I am making a network which is similar to SE-Net(https://github.com/titu1994/keras-squeeze-excite-network/blob/master/se.py) using keras, but quite different with it.
Suppose that I want to make some layer sequence like :
import keras
Input = keras.model.Input((None,None,3))
x1 = keras.layers.Conv2d(filters = 32, kernel_size = (3,3))(Input)
x_gp = keras.layers.GlobalAveragePooling()(x1)
x2 = keras.layers.Conv2d(filters = 32, kernel_size = (1,1))(x_gp)
x3 = keras.layers.Conv2d(filters = 8, kernel_size = (1,1))(x2)
x2_ = keras.layers.Conv2d(filters = 32, kernel_size = (1,1))(x3)
x_se = keras.activation.sigmoid()(x2_)
I want to know that applying x_se like this is programmable.
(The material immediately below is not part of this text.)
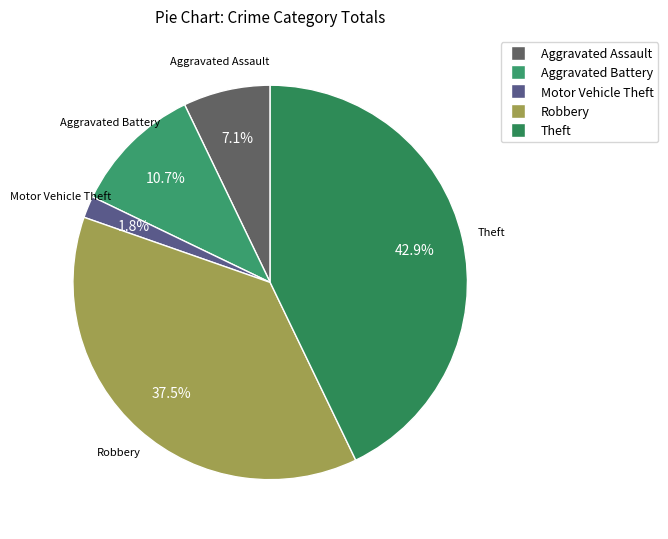

Is Aggravated Assault the majority of the pie?

No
Please tell me if I am doing wrong.
CodePudding user response:
you can for sure experiment sigmoid as an activation for cnn layers too but the reason why sigmoid is not used with cnn layers are:
1. Sigmoid function is monotonic but it's derivative is not therefore there is a possibility that your training can be stuck
2. Sigmoid range:[0,1]
if you are experimenting sigmoid with cnn layers then I would suggest you to use it only for few layers. You can give swish a try.